The two Japanese companies on Tuesday joined unionized Detroit peers in urging furloughed workers to apply for unemployment benefits from state governments. After shutting down their non-union manufacturing operations last month, Honda initially continued to pay workers their full wages while Nissan provided about 80%.
It isn’t clear how much of a cut from their regular pay Honda and Nissan workers will see. Unionized employees of General Motors Co., Ford Motor Co. and Fiat Chrysler Automobiles NV receive state unemployment and supplemental benefits that make up about 75% of their pay, based on collective-bargaining agreements.
Furloughed workers at all 10 of Honda’s U.S. factories won’t receive wages from April 13 to May 1, making them eligible to get unemployment benefits from local authorities, said Teruhiko Tatebe, a Honda spokesman. The company has suspended output at its car and truck plants in Alabama, Indiana and Ohio since March 23.
The company, whose U.S. furlough plans were first reported by Japan’s Nikkei newspaper, declined to specify how many workers are affected by the production shutdown.
Nissan is temporarily laying off about 10,000 workers at its auto-parts and vehicle-assembly plants in Mississippi and Tennessee, and asking them to apply for state unemployment until the facilities re-open in late April, company spokesman Lloryn Love-Carter said in an email.
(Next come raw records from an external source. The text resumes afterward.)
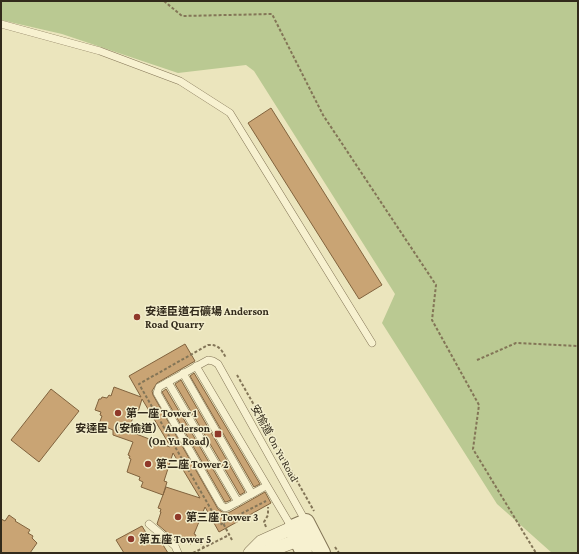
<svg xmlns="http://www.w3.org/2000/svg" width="579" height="554" font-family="'Crimson Pro','Noto Sans TC',serif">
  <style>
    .green { fill: #bac992 }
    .building { fill: #c9a474; stroke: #81633e; fill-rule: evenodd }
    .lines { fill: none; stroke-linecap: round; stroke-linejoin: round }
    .service-casing { stroke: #837557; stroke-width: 8 }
    .minor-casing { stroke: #837557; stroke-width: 14 }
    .tertiary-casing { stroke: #837557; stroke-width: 18 }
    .path { stroke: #837557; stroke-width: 2; stroke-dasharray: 3 2; stroke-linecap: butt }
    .service { stroke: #f7f1d0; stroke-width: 7 }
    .minor { stroke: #f7f1d0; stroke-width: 13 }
    .tertiary { stroke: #f7f1d0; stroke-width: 16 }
    .poi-dot { fill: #8f392a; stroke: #f3eecc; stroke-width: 1.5 }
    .labels { text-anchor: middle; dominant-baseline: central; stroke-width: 3; stroke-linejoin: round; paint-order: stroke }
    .poi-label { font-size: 11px; font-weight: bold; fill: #322a1b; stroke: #f3eecc; text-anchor: start }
    .street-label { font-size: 11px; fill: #322a1b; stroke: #f3eecc }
  </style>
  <rect width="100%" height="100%" fill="#ebe5bd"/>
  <polygon class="green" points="1,1 578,1 578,553 552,553 497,504 382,323 395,294 254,71 246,65 178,73 62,34 1,20"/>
  <g class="building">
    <polygon points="271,108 382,285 359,299 248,123"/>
    <path d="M 185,344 L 195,361 L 157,383 L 152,391 L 153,395 L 218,509 L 224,513 L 230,512 L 265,492 L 271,503 L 219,532 L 205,507 L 194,534 L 196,535 L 193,543 L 191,542 L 191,544 L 183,541 L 181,543 L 178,542 L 157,524 L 161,512 L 160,512 L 161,509 L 158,508 L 166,487 L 200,498 L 173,453 L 164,481 L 167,482 L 163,495 L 141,487 L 143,482 L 139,480 L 140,477 L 127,472 L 131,459 L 129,458 L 130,456 L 128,455 L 133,442 L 113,435 L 113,430 L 99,424 L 102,416 L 100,415 L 101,412 L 95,410 L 99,399 L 101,399 L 102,397 L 107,398 L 109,395 L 111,396 L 114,387 L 141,397 L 129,376 ZM 142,399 L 169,444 L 170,447 L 131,432 L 132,428 L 129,427 L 136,411 L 138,412 Z"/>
    <polygon points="194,373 260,484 254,487 190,376"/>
    <polygon points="181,380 245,492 240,495 175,384"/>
    <polygon points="51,389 79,411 39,462 11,440"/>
    <polygon points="166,389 231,500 226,502 225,502 162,392"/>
    <polygon points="9,515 16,520 15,521 30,530 28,533 33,536 32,538 37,543 30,553 1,553 1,519 5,521"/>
    <polygon points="142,526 151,541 153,534 160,540 168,553 124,553 116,540"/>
  </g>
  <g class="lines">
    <g class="service-casing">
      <g id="service">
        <polyline points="1,24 100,51 180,81 230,113 372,343"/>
        <polyline points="196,366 292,528"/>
        <polyline points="183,373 252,494"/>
        <polyline points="168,382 238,502"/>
        <polyline points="266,486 228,507 225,508 221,505 157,393 159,387 208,360 213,361 218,364 306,522"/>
        <polyline points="149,524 175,546 178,553"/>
      </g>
    </g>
    <g class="minor-casing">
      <g id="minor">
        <polyline points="250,553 261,542 292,528"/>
        <polyline points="251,553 266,552 298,540"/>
      </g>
    </g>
    <g class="tertiary-casing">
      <polyline id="tertiary" points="304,553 292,528 306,522 322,553"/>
    </g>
    <g class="path">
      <polyline points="164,1 182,16 272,14 323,115 436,285 432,320 479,405 473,449 536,553"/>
      <polyline points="477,360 516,343 578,346"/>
      <polyline points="237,375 314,511"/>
      <path d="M 223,523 L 220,525 L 139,384 L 208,345 C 218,344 222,350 226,358"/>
      <polyline points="266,527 264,522 268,515 268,507"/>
      <polyline points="232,540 223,523 266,501"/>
      <polyline points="200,542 204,548"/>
      <polyline points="335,547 339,553"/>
      <polyline points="193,553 229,535"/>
    </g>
    <use href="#service" class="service"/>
    <use href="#minor" class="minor"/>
    <use href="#tertiary" class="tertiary"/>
  </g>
  <g class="poi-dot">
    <circle cx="137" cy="317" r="4"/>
    <circle cx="118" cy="413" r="4"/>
    <rect x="214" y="430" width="8" height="8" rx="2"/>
    <circle cx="148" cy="464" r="4"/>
    <circle cx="178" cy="517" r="4"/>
    <circle cx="131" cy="539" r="4"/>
  </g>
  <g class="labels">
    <g class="poi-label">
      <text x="145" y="311">安達臣道石礦場 Anderson<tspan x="145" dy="13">Road Quarry</tspan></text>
      <text x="126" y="413">第一座 Tower 1</text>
      <text x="210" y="428" text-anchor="end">安達臣（安愉道） Anderson<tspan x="210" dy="13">(On Yu Road)</tspan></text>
      <text x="156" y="464">第二座 Tower 2</text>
      <text x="186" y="517">第三座 Tower 3</text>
      <text x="139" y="539">第五座 Tower 5</text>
    </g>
    <g class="street-label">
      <text transform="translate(275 443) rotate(61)">安愉道 On Yu Road</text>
    </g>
  </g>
  <rect width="579" height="554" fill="none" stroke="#322a1b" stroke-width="4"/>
</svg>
Nissan plans to restart vehicle assembly plants on April 27, she said.
Toyota Motor Corp. has continued to pay full wages to workers at its idled U.S. plants, but a spokesman said the company did require them either to take paid vacation or forfeit pay for one week in mid-April.
Millions of Americans are expected to file for unemployment for a third straight week when figures are released on Thursday, according to the median of estimates compiled by Bloomberg.